Anggota DPR Minta Biaya Listrik Panas Bumi Dikurangi

Subsidi terkait panas bumi bukanlah ide yang menarik di tengah kondisi pandemi

Selasa , 09 Mar 2021, 03:38 WIB
Pekerja melakukan perawatan instalasi sumur Geothermal atau panas bumi PT Geo Dipa Energi di kawasan dataran tinggi Dieng Desa Kepakisan, Batur, Banjarnegara, Jawa Tengah, Rabu (19/8/2020). PT Penjaminan Infrastruktur Indonesia (Persero) dan PT Geo Dipa Energi (Persero) pada hari ini Rabu (19/8/2020) melakukan penandatanganan perjanjian dengan Asian Development Bank (ADB) untuk proyek Pembangunan PLTP (Pembangkit Listrik Tenaga Panas Bumi) Dieng Unit 2 dan PLTP Patuha Unit 2 masing masing berkapasitas 55 MW, sebagai salah satu wujud upaya penyediaan listrik melalui Energi Baru Terbarukan (EBT) panas bumi.
Foto: ANTARA/Anis Efizudin
Pekerja melakukan perawatan instalasi sumur Geothermal atau panas bumi PT Geo Dipa Energi di kawasan dataran tinggi Dieng Desa Kepakisan, Batur, Banjarnegara, Jawa Tengah, Rabu (19/8/2020). PT Penjaminan Infrastruktur Indonesia (Persero) dan PT Geo Dipa Energi (Persero) pada hari ini Rabu (19/8/2020) melakukan penandatanganan perjanjian dengan Asian Development Bank (ADB) untuk proyek Pembangunan PLTP (Pembangkit Listrik Tenaga Panas Bumi) Dieng Unit 2 dan PLTP Patuha Unit 2 masing masing berkapasitas 55 MW, sebagai salah satu wujud upaya penyediaan listrik melalui Energi Baru Terbarukan (EBT) panas bumi.

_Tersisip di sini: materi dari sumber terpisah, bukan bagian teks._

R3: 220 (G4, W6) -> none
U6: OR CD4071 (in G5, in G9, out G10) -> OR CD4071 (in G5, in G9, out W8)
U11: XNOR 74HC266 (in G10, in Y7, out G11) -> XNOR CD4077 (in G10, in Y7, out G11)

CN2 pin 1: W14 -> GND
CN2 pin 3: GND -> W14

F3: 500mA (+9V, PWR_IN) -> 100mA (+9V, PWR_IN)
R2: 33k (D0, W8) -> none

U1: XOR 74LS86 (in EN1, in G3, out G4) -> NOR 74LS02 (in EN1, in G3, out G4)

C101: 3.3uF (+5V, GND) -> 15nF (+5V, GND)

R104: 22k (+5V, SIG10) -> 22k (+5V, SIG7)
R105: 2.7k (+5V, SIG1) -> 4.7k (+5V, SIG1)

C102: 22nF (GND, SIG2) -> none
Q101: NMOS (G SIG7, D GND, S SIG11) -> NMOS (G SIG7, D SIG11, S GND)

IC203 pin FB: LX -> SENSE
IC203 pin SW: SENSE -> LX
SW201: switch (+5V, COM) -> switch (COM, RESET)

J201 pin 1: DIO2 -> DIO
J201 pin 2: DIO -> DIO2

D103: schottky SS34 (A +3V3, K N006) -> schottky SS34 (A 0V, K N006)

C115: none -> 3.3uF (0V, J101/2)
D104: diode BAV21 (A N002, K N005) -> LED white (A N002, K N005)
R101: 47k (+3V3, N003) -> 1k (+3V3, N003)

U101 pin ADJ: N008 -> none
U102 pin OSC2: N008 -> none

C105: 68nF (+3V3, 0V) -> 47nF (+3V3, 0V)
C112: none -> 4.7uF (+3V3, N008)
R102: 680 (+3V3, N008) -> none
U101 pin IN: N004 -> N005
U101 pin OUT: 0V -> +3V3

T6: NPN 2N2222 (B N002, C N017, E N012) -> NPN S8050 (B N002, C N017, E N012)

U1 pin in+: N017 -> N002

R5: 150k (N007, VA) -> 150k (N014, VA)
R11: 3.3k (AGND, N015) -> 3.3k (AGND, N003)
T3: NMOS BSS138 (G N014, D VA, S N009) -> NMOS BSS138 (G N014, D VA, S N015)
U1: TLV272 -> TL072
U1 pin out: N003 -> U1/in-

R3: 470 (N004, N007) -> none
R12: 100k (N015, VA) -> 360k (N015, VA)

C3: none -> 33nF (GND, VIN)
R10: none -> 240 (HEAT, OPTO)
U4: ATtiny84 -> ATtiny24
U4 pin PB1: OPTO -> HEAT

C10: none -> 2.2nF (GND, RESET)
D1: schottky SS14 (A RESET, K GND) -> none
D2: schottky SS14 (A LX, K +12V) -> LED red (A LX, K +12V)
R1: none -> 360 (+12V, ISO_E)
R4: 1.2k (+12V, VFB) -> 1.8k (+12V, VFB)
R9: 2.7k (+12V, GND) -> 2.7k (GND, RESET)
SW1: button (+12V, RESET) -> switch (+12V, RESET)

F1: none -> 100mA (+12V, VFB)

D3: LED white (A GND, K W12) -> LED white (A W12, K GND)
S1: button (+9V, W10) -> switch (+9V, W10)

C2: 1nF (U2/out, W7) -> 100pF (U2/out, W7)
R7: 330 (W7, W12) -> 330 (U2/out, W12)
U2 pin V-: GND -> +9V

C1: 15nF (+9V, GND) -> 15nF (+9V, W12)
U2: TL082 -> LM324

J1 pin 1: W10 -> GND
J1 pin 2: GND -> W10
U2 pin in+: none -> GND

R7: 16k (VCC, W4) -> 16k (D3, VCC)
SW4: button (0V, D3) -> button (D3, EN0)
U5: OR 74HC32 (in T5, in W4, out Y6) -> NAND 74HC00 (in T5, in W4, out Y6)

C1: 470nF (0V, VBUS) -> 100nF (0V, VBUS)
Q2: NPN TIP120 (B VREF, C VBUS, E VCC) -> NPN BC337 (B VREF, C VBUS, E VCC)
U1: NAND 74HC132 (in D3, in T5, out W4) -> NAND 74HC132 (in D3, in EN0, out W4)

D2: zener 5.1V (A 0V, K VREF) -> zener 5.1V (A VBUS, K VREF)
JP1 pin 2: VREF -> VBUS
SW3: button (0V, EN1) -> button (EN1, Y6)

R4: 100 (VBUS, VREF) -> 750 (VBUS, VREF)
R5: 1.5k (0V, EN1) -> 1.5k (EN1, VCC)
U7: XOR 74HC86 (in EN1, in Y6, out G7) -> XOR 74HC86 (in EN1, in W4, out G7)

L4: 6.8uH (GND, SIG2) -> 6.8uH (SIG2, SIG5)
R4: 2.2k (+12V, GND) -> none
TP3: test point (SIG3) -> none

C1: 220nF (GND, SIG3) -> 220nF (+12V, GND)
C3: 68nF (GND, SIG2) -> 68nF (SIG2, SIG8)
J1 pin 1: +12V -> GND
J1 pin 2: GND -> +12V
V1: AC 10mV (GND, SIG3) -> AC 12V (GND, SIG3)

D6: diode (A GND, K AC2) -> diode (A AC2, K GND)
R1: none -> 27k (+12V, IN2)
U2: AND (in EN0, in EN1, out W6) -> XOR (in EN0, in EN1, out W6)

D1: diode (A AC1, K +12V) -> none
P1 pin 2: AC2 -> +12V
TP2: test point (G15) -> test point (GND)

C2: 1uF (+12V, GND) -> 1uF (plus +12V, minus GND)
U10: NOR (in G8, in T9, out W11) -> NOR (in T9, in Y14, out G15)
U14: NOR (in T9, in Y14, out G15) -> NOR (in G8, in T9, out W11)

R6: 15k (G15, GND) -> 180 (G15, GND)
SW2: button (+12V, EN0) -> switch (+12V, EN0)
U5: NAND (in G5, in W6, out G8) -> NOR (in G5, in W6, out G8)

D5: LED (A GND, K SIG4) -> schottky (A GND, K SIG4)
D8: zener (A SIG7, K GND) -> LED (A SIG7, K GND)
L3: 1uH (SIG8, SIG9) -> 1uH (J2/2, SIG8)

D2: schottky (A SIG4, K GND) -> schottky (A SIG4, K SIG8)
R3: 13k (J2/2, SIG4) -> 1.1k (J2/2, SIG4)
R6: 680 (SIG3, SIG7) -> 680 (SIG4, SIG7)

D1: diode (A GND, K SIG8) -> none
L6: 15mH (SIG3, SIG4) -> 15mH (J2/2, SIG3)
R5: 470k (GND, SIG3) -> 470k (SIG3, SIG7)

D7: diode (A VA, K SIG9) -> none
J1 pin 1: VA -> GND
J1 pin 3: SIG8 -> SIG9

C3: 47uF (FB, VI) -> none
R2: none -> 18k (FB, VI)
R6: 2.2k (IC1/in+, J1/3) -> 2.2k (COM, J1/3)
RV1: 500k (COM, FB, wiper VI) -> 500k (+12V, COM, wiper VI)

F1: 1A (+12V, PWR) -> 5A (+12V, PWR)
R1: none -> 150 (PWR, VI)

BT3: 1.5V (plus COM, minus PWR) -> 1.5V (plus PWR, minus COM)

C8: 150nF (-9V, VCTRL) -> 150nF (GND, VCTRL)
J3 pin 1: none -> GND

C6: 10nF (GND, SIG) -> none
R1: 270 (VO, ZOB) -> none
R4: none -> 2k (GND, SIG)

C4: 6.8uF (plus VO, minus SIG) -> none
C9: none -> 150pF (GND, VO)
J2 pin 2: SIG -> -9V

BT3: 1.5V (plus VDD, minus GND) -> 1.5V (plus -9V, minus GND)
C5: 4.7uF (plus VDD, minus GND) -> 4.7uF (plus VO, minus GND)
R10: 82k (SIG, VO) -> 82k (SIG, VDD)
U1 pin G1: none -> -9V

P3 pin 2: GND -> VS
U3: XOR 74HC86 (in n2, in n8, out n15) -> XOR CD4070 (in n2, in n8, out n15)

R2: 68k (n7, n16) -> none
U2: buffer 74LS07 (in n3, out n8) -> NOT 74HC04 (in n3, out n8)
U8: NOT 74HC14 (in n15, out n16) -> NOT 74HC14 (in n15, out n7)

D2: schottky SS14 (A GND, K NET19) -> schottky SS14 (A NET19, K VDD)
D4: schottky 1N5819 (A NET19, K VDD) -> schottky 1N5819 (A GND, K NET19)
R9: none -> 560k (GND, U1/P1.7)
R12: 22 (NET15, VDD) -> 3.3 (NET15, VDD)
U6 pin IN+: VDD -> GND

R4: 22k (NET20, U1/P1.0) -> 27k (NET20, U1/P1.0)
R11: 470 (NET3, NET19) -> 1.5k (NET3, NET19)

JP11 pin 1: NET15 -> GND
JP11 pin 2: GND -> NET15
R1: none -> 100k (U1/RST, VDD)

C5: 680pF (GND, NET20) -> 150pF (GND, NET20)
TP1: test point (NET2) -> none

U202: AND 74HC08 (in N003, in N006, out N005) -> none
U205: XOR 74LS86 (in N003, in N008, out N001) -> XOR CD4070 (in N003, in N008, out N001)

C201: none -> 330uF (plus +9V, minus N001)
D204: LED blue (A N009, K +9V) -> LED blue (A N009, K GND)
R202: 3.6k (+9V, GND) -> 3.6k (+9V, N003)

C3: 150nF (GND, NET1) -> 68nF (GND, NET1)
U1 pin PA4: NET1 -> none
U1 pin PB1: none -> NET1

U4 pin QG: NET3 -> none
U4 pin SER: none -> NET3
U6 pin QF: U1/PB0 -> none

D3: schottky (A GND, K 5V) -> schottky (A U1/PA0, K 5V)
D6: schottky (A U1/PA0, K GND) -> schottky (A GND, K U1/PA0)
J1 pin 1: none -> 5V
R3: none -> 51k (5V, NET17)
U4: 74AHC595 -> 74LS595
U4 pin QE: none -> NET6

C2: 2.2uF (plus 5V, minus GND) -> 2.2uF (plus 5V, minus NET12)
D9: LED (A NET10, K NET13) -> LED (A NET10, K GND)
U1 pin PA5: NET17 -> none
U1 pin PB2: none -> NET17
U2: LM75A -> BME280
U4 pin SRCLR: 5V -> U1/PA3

REPUBLIKA.CO.ID, JAKARTA -- Anggota Komisi VII DPR Mulyanto meminta pemerintah menurunkan biaya produksi listrik dari pembangkit panas bumi. Antara lain melalui efisiensi teknologi atau dukungan infrastruktur sehingga tidak mengandalkan subsidi APBN.

"Fraksi PKS menilai untuk menghilangkan hambatan keekonomian harga listrik dari sumber energi panas bumi (PLTP), yang masih di atas biaya pokok pembangkitan PLN, tidaklah serta-merta dilakukan dengan subsidi pemerintah atau memberikan dana kompensasi listrik atas selisih biaya tersebut," kata Mulyanto dalam rilis di Jakarta, Senin (8/3).

Baca Juga

Menurut dia, subsidi terkait panas bumi bukanlah ide yang menarik di tengah kondisi pandemi di mana kebijakan fiskal difokuskan untuk membeli vaksin dan biaya kesehatan masyarakat. Ia berpendapat bahwa menghilangkan hambatan keekonomian harga listrik dari sumber energi panas bumi sangat penting agar harga keekonomian listrik dari panas bumi kompetitif dibanding listrik sumber energi lain.

Mulyanto menambahkan dengan kondisi fiskal sekarang ini, di mana defisit APBN lebih dari 5 persen PDB, kurang masuk akal kalau pemerintah harus dibebani dengan tambahan subsidi listrik panas bumi. "Solusi yang menarik justru datang dari pihak industri, yang berupaya menurunkan biaya capital expenditure seperti biaya infrastruktur jalan, terutama yang bersifat sosial, yang harus dibangun pengembang serta biaya eksplorasi yang berisiko tinggi," paparnya.